As the holiday season approaches, thousands of online marketers are asking themselves the same question:
“How many times can we email our customers without ticking them off?”
Email your customer base too little, and you’re leaving money on the table – a bad thing for all those dot-coms that know this holiday season is their last chance for survival.
Email your customers too often, and you’ll leave less on the table come the holidays. In the long run, however, your attrition rates will go through the roof, and you’ll have damaged the only real asset you have: the trust of your customers.
Tough call.
Makes you wish you ran a corner store instead. The thing about a corner store is that people walk by your door every day. On the way to work. To catch a bus. To visit friends. Or while driving the kids to soccer practice.
A brick-and-mortar store is out there, in real life and in plain sight, and customers don’t need to be reminded about the store’s existence over and over again.
An online store, however, is there only when people type in your domain name or click on your link. You depend on people sitting down in front of their computers, logging on, and coming to your site.
That’s a tough thing. Because it means that to keep people coming back, you have to keep sending out those emails. And every time you send out an email, you put your permission at risk. Make an appearance in my inbox too frequently and I’ll find out wherever it is you’ve tucked away that “Don’t bug me any more with your pesky emails” button.
“OK, no problem,” you say. “For this season, let’s just take a look at what we did last year. We can do that again this time.”
Well, probably not. Because the landscape has changed in the last 12 months. Since the last holiday season, it seems that an extra few million e-tailers have woken up and thought, “Hey, this email thing’s cool. Cheap, too. Let’s send emails — lots of ’em! — out to all our customers.”
The trouble is, their customer list overlaps with your customer list. Which means all those millions of customers will be getting a whole lot more emails this holiday season than they did last time.
Recently I had to stick my neck out and suggest to an e-tailer just how many times it should be emailing its customers over the next two-and-a-half months. I figured once every two weeks.
Is that figure right for you? I don’t know. You’ll have to figure it out yourself. But I wouldn’t try emailing people more than you did last year.
And I’d also be careful not to push too hard.
I don’t know about you, but I notice when an e-tailer starts pushing a little harder. One day the tone and style is friendly, one-to-one, conversational. The next day it’s all sales-speak and “Buy now!” And my guess is that a lot of other people notice it, too.
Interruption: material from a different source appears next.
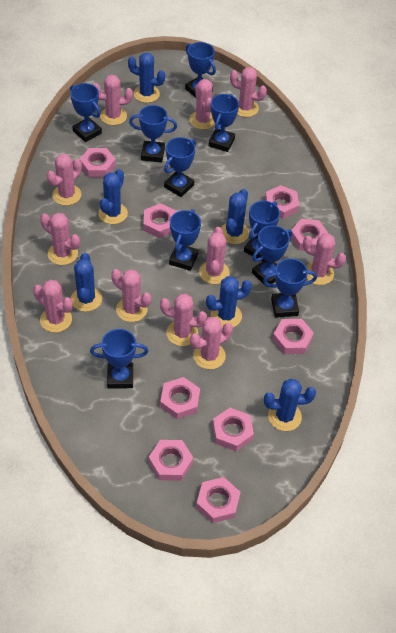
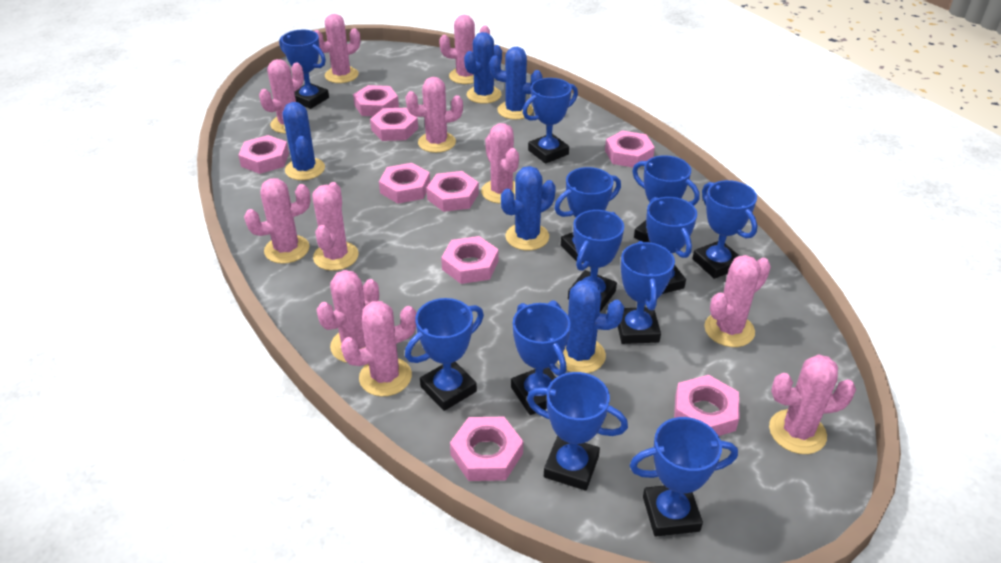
blue cactus: 6 -> 5
blue trophy: 10 -> 12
So here’s your “rock and a hard place” question for the holiday season:
Do you send out more emails now in a smash-and-grab rush to make as much as you can and keep your dot-com afloat a little longer?
Or do you protect that key asset — your customers’ trust — and hold back a little, showing some restraint and respect?
Well, I guess it depends on your situation. But if you possibly can, I’d advise the latter approach.